Oligarcha sponsorem filmu historycznego
Związany z Kremlem oligarcha Wiktor Wekselberg wyłoży 4 miliony dolarów na film fabularny "1612", opowiadający o Wielkiej Smucie, czyli czasach zamętu, w jakim na przełomie XVI i XVII stulecia pogrążyła się Rosja - informuje dziennik "Wiedomosti".
Reżyserem superprodukcji, której głównym wątkiem jest wypędzenie z Moskwy przez pospolite ruszenie kupca Kuźmy Minina i księcia Dymitra Pożarskiego polskiej załogi Kremla, jest Władimir Chotinienko, były asystent Nikity Michałkowa, twórca m.in. "72 metrów" i "Muzułmanina".

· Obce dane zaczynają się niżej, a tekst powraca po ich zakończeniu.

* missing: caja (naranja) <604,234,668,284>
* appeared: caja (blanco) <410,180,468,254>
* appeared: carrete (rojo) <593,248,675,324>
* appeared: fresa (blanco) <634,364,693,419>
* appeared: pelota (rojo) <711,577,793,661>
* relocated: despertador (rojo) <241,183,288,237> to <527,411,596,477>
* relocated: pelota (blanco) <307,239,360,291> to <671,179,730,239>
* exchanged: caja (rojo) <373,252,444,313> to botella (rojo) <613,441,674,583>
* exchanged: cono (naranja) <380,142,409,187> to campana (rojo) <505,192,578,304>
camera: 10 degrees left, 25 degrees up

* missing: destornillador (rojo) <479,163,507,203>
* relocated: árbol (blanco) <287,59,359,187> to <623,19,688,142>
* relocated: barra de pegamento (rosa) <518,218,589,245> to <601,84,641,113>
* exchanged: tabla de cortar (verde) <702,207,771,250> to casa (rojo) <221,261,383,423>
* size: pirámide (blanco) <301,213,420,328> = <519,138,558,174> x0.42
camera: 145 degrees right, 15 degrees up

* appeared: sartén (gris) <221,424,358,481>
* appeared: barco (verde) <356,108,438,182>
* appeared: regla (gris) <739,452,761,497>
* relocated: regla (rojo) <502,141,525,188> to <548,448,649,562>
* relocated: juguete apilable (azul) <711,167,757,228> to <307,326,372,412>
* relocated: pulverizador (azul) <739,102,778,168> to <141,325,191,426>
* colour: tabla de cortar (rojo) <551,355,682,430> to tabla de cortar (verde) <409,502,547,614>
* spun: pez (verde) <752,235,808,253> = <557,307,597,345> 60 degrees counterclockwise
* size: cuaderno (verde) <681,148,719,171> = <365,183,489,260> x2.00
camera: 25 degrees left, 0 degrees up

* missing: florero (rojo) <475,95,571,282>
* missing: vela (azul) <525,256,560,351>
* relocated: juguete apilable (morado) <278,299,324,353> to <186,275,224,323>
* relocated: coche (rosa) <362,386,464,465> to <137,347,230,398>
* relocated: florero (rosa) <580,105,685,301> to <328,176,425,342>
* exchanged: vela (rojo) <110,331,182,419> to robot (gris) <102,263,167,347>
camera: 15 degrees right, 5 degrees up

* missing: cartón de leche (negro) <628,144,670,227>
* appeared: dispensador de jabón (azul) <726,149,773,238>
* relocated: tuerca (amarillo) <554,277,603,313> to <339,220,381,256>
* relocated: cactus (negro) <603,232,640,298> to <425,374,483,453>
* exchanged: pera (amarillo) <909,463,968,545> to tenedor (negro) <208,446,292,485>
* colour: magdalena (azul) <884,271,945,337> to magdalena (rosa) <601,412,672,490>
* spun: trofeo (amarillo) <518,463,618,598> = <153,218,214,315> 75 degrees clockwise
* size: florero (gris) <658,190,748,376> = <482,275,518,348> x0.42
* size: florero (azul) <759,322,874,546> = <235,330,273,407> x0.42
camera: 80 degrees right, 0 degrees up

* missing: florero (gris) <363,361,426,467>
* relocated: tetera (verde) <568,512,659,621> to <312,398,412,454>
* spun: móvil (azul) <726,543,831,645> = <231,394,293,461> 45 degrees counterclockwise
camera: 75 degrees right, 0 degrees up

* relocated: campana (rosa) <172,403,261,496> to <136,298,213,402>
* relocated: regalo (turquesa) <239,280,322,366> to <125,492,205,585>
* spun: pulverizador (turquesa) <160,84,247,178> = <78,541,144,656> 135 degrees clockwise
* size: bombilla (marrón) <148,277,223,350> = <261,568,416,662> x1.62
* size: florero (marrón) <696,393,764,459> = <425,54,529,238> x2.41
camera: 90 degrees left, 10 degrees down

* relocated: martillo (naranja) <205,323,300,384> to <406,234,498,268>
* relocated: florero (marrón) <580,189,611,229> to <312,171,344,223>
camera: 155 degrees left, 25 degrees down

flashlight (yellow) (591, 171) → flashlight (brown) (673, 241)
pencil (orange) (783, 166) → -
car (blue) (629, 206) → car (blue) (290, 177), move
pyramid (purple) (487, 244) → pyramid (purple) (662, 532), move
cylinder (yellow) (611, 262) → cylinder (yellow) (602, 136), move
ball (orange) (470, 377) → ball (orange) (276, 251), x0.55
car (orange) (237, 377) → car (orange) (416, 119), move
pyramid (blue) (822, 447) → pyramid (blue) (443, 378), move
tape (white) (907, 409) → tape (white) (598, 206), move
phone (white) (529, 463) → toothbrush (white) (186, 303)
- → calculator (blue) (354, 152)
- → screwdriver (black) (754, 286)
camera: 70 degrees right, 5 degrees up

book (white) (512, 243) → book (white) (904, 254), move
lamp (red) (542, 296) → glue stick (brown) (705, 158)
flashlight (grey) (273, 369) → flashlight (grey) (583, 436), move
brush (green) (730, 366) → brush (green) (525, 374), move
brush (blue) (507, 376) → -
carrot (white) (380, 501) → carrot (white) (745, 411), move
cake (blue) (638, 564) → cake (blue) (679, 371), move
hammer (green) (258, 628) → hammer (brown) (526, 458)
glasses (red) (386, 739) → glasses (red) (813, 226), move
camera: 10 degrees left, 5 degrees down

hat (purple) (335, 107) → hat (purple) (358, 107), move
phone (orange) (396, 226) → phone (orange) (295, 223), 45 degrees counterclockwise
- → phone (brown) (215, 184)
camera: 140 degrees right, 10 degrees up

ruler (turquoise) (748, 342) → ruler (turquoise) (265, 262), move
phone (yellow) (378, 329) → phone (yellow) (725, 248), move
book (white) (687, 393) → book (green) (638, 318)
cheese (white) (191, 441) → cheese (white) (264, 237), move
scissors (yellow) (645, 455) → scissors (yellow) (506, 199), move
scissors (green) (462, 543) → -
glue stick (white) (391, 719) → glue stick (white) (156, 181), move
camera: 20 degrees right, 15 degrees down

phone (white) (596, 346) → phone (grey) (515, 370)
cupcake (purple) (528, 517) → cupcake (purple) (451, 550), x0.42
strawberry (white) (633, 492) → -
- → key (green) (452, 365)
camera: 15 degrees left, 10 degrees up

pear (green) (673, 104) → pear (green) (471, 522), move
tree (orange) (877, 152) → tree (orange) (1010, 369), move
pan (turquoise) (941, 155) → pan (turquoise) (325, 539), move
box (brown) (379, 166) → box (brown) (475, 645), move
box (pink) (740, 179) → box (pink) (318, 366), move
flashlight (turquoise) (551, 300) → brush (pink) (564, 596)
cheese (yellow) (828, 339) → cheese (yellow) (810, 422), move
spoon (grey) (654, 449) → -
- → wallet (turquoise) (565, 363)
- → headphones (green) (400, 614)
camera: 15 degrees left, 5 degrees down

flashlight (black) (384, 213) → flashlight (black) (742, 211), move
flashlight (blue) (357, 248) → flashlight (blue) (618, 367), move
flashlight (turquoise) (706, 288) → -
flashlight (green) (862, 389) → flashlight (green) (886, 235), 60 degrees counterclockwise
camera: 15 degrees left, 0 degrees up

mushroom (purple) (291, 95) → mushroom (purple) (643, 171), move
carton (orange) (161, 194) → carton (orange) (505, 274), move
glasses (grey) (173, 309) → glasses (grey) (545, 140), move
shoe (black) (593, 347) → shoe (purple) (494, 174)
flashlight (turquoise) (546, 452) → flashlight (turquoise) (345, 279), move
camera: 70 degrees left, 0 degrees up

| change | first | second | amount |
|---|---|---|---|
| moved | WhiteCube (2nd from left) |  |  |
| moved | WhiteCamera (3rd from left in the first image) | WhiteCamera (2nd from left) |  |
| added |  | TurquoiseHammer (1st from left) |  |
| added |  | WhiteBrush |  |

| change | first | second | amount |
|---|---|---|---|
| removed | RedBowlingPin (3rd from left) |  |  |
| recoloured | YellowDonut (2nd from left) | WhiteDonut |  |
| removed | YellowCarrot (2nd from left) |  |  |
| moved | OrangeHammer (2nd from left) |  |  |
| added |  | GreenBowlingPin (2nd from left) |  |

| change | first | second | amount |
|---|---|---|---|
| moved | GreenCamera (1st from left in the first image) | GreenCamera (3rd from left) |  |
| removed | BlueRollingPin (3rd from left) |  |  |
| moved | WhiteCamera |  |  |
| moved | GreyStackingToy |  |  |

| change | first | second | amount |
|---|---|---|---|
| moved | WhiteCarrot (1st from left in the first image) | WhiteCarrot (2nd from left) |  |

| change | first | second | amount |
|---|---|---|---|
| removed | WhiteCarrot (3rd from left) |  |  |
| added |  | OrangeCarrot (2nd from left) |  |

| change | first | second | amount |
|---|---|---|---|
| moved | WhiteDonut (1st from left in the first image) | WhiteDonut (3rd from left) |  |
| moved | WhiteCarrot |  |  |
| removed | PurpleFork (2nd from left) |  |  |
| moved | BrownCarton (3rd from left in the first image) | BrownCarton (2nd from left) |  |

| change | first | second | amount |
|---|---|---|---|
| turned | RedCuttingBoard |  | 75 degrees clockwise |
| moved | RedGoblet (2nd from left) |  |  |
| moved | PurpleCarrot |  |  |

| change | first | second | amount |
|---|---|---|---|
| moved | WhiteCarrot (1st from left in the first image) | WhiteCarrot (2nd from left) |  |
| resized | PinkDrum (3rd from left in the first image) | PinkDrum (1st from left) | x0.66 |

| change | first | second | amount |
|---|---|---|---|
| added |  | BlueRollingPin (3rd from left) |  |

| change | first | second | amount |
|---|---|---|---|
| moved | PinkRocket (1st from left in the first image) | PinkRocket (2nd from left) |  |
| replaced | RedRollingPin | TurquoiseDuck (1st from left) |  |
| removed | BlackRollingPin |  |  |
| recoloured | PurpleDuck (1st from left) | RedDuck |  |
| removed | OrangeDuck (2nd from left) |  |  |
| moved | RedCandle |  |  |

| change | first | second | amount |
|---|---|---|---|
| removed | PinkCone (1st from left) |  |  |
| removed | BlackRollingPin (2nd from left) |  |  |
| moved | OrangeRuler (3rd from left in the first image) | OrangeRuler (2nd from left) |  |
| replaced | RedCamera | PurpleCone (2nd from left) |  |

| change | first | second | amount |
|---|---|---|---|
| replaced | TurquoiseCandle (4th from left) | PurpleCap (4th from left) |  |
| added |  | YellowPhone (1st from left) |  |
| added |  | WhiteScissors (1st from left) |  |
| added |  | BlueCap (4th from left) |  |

Sam Michałkow, szczycący się osobistą przyjaźnią z prezydentem Rosji Władimirem Putinem, jest współproducentem tego obrazu, którego budżet szacuje się na ponad 10 mln dolarów.
Według "Wiedomosti", w finansowaniu filmu weźmie też udział rządowa Federalna Agencja ds. kultury i kinematografii (Roskultura).
Producenci liczą, że obraz pobije rekord kasowy superprodukcji Fiodora Bondarczuka "9. kompania", poświęconej jednemu z epizodów interwencji militarnej ZSRR w Afganistanie. Od lata zeszłego roku film ten zebrał w Rosji 27 mln dolarów. Doczekał się też entuzjastycznej oceny ze strony Putina.
Wekselberg zajmuje piąte miejsce na tegorocznej liście najbogatszych Rosjan, opracowanej przez rosyjską edycję amerykańskiego magazynu "Forbes". Jego majątek pismo oceniło na 10,1 mld dolarów.